> [Exercise instructions]
Below are records to transcribe exactly, without their pictures.

═══ Provided records ═══

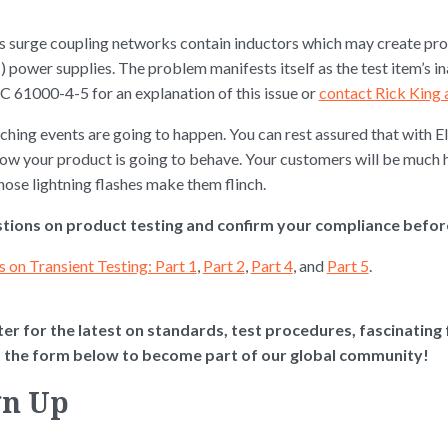
ab’s surge coupling networks contain inductors which may create 
wer supplies. The problem manifests itself as the test item’s in
EC 61000-4-5 for an explanation of this issue or
contact Rick King a
hing events are going to happen. You can rest assured that with El
how your product is going to behave. Your customers will be much
hose lightning flashes make them flinch.
tions on product testing and confirm your compliance before 
s on Transient Testing: Part 1
,
Part 2
,
Part 4
, and
Part 5
.
er for the latest on standards, test procedures, fascinating fa
ut the form below to become part of our global community!
gn Up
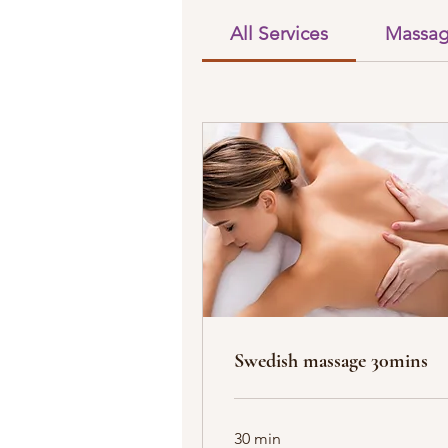
All Services
Massa
Swedish massage 30mins
30 min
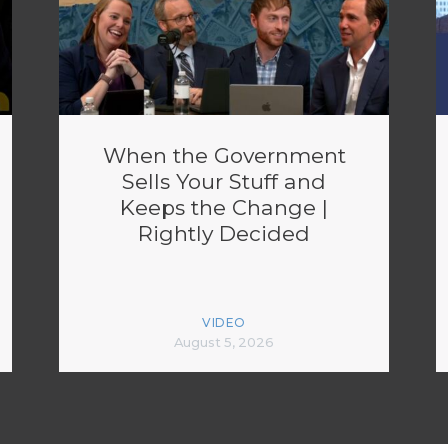
When the Government
Sells Your Stuff and
Keeps the Change |
Rightly Decided
VIDEO
August 5, 2026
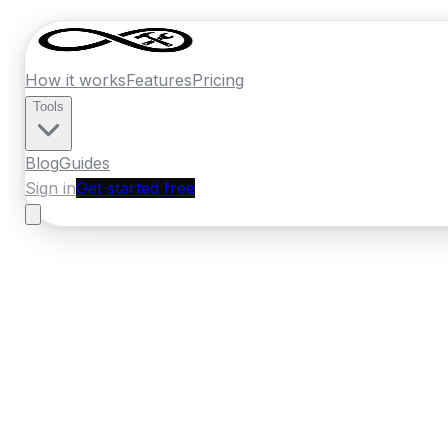
How it works
Features
Pricing
Tools
Blog
Guides
Sign in
Get started free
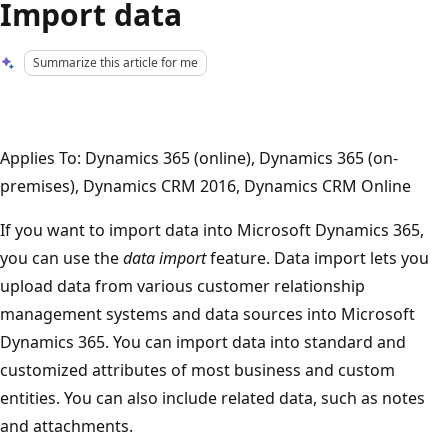
Import data
Summarize this article for me
Applies To: Dynamics 365 (online), Dynamics 365 (on-
premises), Dynamics CRM 2016, Dynamics CRM Online
If you want to import data into Microsoft Dynamics 365,
you can use the
data import
feature. Data import lets you
upload data from various customer relationship
management systems and data sources into Microsoft
Dynamics 365. You can import data into standard and
customized attributes of most business and custom
entities. You can also include related data, such as notes
and attachments.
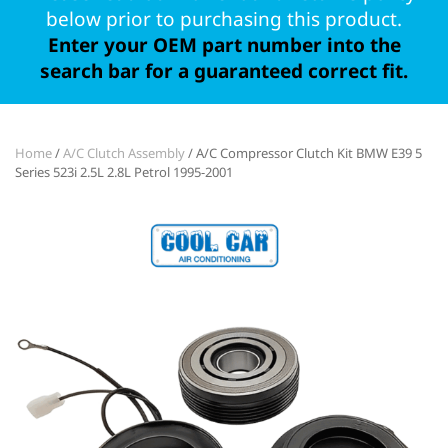
below prior to purchasing this product.
Enter your OEM part number into the
search bar for a guaranteed correct fit.
Home
/
A/C Clutch Assembly
/ A/C Compressor Clutch Kit BMW E39 5
Series 523i 2.5L 2.8L Petrol 1995-2001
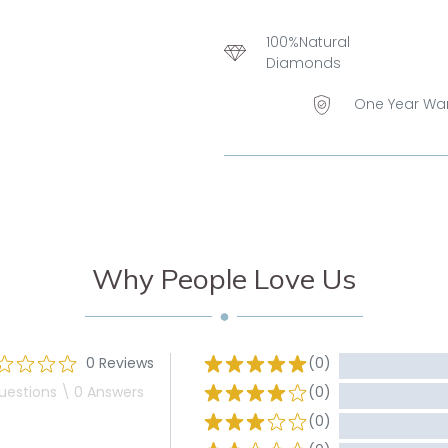
100%Natural
Diamonds
One Year Wa
Why People Love Us
0 Reviews
(0)
uestions \ 0 Answers
(0)
(0)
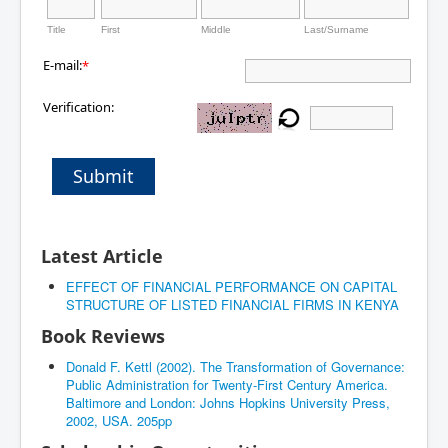
Title
First
Middle
Last/Surname
E-mail:
*
Verification:
Submit
Latest Article
EFFECT OF FINANCIAL PERFORMANCE ON CAPITAL
STRUCTURE OF LISTED FINANCIAL FIRMS IN KENYA
Book Reviews
Donald F. Kettl (2002). The Transformation of Governance:
Public Administration for Twenty-First Century America.
Baltimore and London: Johns Hopkins University Press,
2002, USA. 205pp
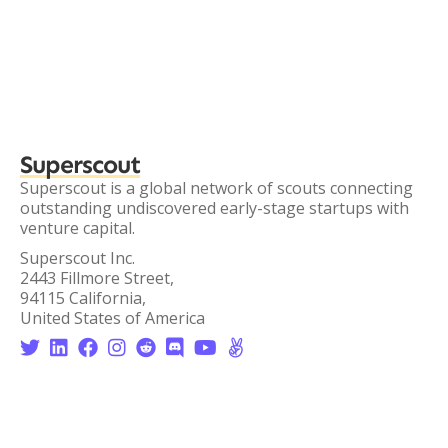
Superscout
Superscout is a global network of scouts connecting
outstanding undiscovered early-stage startups with
venture capital.
Superscout Inc.
2443 Fillmore Street,
94115 California,
United States of America








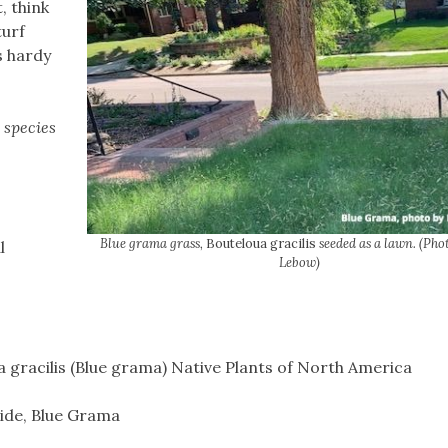
, think
turf
s hardy
 species
Blue grama grass,
Bouteloua gracilis
seeded as a lawn. (Pho
l
Lebow)
 gracilis (Blue grama) Native Plants of North America
ide, Blue Grama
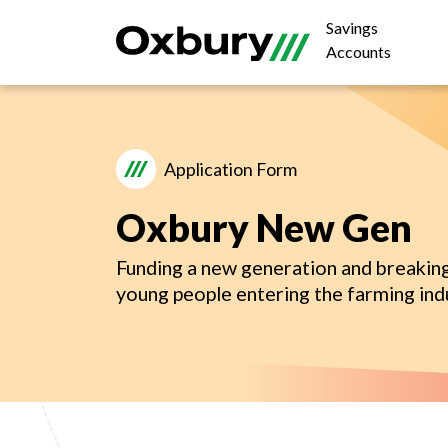
Savings
Accounts
Application Form
Oxbury New Gen
Funding a new generation and breaking
young people entering the farming ind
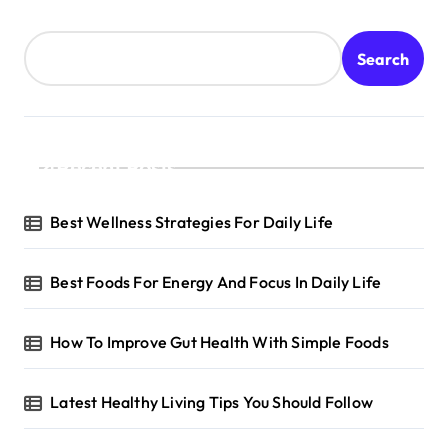
Search
Recent Posts
Best Wellness Strategies For Daily Life
Best Foods For Energy And Focus In Daily Life
How To Improve Gut Health With Simple Foods
Latest Healthy Living Tips You Should Follow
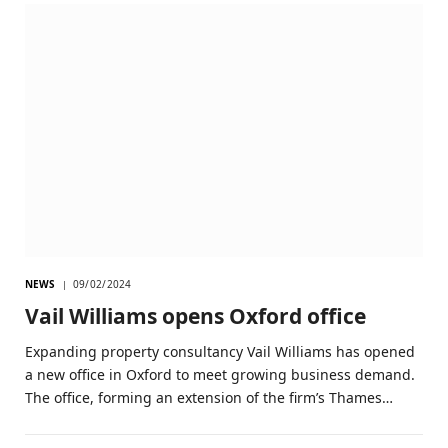
NEWS
09/02/2024
Vail Williams opens Oxford office
Expanding property consultancy Vail Williams has opened
a new office in Oxford to meet growing business demand.
The office, forming an extension of the firm’s Thames…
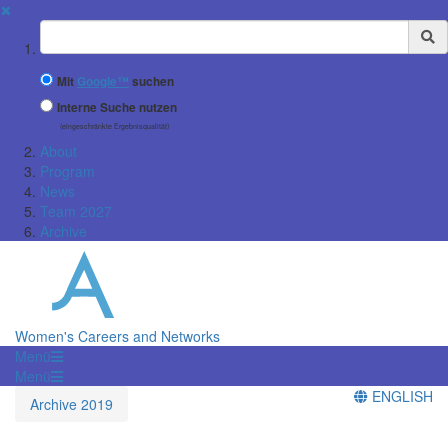
✖
Suchbegriff
Mit
Google™
suchen
Interne Suche nutzen
(eingeschränkte Ergebnisqualität)
About
Program
News
Team 2027
Archive
Women's Careers and Networks
Menü
Menü
ENGLISH
Archive 2019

═══

> [Answer]
ab’s surge coupling networks contain inductors which may create 
wer supplies. The problem manifests itself as the test item’s in
EC 61000-4-5 for an explanation of this issue or
contact Rick King a
hing events are going to happen. You can rest assured that with El
how your product is going to behave. Your customers will be much
hose lightning flashes make them flinch.
tions on product testing and confirm your compliance before 
s on Transient Testing: Part 1
,
Part 2
,
Part 4
, and
Part 5
.
er for the latest on standards, test procedures, fascinating fa
ut the form below to become part of our global community!
gn Up
All Services
Massa
Swedish massage 30mins
30 min
When the Government
Sells Your Stuff and
Keeps the Change |
Rightly Decided
VIDEO
August 5, 2026
How it works
Features
Pricing
Tools
Blog
Guides
Sign in
Get started free
Import data
Summarize this article for me
Applies To: Dynamics 365 (online), Dynamics 365 (on-
premises), Dynamics CRM 2016, Dynamics CRM Online
If you want to import data into Microsoft Dynamics 365,
you can use the
data import
feature. Data import lets you
upload data from various customer relationship
management systems and data sources into Microsoft
Dynamics 365. You can import data into standard and
customized attributes of most business and custom
entities. You can also include related data, such as notes
and attachments.
below prior to purchasing this product.
Enter your OEM part number into the
search bar for a guaranteed correct fit.
Home
/
A/C Clutch Assembly
/ A/C Compressor Clutch Kit BMW E39 5
Series 523i 2.5L 2.8L Petrol 1995-2001
100%Natural
Diamonds
One Year Wa
Why People Love Us
0 Reviews
(0)
uestions \ 0 Answers
(0)
(0)
Title
First
Middle
Last/Surname
E-mail:
*
Verification:
Submit
Latest Article
EFFECT OF FINANCIAL PERFORMANCE ON CAPITAL
STRUCTURE OF LISTED FINANCIAL FIRMS IN KENYA
Book Reviews
Donald F. Kettl (2002). The Transformation of Governance:
Public Administration for Twenty-First Century America.
Baltimore and London: Johns Hopkins University Press,
2002, USA. 205pp
Superscout
Superscout is a global network of scouts connecting
outstanding undiscovered early-stage startups with
venture capital.
Superscout Inc.
2443 Fillmore Street,
94115 California,
United States of America








, think
turf
s hardy
 species
Blue grama grass,
Bouteloua gracilis
seeded as a lawn. (Pho
l
Lebow)
 gracilis (Blue grama) Native Plants of North America
ide, Blue Grama
Savings
Accounts
Application Form
Oxbury New Gen
Funding a new generation and breaking
young people entering the farming ind
Search
Recent Posts
Best Wellness Strategies For Daily Life
Best Foods For Energy And Focus In Daily Life
How To Improve Gut Health With Simple Foods
Latest Healthy Living Tips You Should Follow
NEWS
09/02/2024
Vail Williams opens Oxford office
Expanding property consultancy Vail Williams has opened
a new office in Oxford to meet growing business demand.
The office, forming an extension of the firm’s Thames…
✖
Suchbegriff
Mit
Google™
suchen
Interne Suche nutzen
(eingeschränkte Ergebnisqualität)
About
Program
News
Team 2027
Archive
Women's Careers and Networks
Menü
Menü
ENGLISH
Archive 2019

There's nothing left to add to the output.